__Source material__.
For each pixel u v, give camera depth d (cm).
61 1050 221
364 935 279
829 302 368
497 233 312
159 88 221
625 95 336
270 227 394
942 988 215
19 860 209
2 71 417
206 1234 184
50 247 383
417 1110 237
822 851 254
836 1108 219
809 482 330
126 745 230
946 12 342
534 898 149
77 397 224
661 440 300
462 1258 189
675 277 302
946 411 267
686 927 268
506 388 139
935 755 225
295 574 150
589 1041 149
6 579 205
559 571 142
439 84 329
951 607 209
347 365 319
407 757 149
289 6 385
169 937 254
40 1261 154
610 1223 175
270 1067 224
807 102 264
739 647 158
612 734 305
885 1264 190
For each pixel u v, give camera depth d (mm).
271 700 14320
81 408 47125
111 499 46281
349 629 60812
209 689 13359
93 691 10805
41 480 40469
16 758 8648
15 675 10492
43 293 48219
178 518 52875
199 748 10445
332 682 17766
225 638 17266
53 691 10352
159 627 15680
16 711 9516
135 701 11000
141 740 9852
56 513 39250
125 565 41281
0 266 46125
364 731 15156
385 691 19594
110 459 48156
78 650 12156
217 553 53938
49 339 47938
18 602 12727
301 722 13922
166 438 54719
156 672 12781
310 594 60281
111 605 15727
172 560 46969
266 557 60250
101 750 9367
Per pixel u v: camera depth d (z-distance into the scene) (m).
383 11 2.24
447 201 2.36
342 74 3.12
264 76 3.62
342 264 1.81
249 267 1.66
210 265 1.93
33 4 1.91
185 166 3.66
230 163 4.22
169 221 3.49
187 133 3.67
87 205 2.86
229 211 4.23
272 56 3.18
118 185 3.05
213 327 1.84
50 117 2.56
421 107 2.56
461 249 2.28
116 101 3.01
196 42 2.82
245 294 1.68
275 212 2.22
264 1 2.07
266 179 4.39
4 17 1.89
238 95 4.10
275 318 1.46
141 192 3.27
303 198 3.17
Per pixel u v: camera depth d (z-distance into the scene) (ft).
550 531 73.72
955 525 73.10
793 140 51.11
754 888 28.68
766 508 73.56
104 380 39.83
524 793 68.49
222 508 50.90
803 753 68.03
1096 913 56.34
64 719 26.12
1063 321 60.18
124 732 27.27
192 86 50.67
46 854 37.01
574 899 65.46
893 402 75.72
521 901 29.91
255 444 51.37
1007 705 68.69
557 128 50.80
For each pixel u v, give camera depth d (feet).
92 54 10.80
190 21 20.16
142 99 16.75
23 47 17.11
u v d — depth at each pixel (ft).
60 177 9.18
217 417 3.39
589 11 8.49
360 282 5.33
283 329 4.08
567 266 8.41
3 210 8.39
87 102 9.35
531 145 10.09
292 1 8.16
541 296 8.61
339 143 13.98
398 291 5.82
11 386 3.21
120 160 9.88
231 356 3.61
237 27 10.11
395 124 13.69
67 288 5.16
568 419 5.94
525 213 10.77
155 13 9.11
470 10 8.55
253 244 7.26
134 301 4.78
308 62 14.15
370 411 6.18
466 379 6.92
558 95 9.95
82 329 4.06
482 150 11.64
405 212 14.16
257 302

__Assignment__.
Print out an identical copy of the whole listing.

__Written reply__.
For each pixel u v, give camera depth d (cm).
61 1050 221
364 935 279
829 302 368
497 233 312
159 88 221
625 95 336
270 227 394
942 988 215
19 860 209
2 71 417
206 1234 184
50 247 383
417 1110 237
822 851 254
836 1108 219
809 482 330
126 745 230
946 12 342
534 898 149
77 397 224
661 440 300
462 1258 189
675 277 302
946 411 267
686 927 268
506 388 139
935 755 225
295 574 150
589 1041 149
6 579 205
559 571 142
439 84 329
951 607 209
347 365 319
407 757 149
289 6 385
169 937 254
40 1261 154
610 1223 175
270 1067 224
807 102 264
739 647 158
612 734 305
885 1264 190
For each pixel u v, give camera depth d (mm).
271 700 14320
81 408 47125
111 499 46281
349 629 60812
209 689 13359
93 691 10805
41 480 40469
16 758 8648
15 675 10492
43 293 48219
178 518 52875
199 748 10445
332 682 17766
225 638 17266
53 691 10352
159 627 15680
16 711 9516
135 701 11000
141 740 9852
56 513 39250
125 565 41281
0 266 46125
364 731 15156
385 691 19594
110 459 48156
78 650 12156
217 553 53938
49 339 47938
18 602 12727
301 722 13922
166 438 54719
156 672 12781
310 594 60281
111 605 15727
172 560 46969
266 557 60250
101 750 9367
Per pixel u v: camera depth d (z-distance into the scene) (m).
383 11 2.24
447 201 2.36
342 74 3.12
264 76 3.62
342 264 1.81
249 267 1.66
210 265 1.93
33 4 1.91
185 166 3.66
230 163 4.22
169 221 3.49
187 133 3.67
87 205 2.86
229 211 4.23
272 56 3.18
118 185 3.05
213 327 1.84
50 117 2.56
421 107 2.56
461 249 2.28
116 101 3.01
196 42 2.82
245 294 1.68
275 212 2.22
264 1 2.07
266 179 4.39
4 17 1.89
238 95 4.10
275 318 1.46
141 192 3.27
303 198 3.17
Per pixel u v: camera depth d (z-distance into the scene) (ft).
550 531 73.72
955 525 73.10
793 140 51.11
754 888 28.68
766 508 73.56
104 380 39.83
524 793 68.49
222 508 50.90
803 753 68.03
1096 913 56.34
64 719 26.12
1063 321 60.18
124 732 27.27
192 86 50.67
46 854 37.01
574 899 65.46
893 402 75.72
521 901 29.91
255 444 51.37
1007 705 68.69
557 128 50.80
For each pixel u v, give camera depth d (feet).
92 54 10.80
190 21 20.16
142 99 16.75
23 47 17.11
u v d — depth at each pixel (ft).
60 177 9.18
217 417 3.39
589 11 8.49
360 282 5.33
283 329 4.08
567 266 8.41
3 210 8.39
87 102 9.35
531 145 10.09
292 1 8.16
541 296 8.61
339 143 13.98
398 291 5.82
11 386 3.21
120 160 9.88
231 356 3.61
237 27 10.11
395 124 13.69
67 288 5.16
568 419 5.94
525 213 10.77
155 13 9.11
470 10 8.55
253 244 7.26
134 301 4.78
308 62 14.15
370 411 6.18
466 379 6.92
558 95 9.95
82 329 4.06
482 150 11.64
405 212 14.16
257 302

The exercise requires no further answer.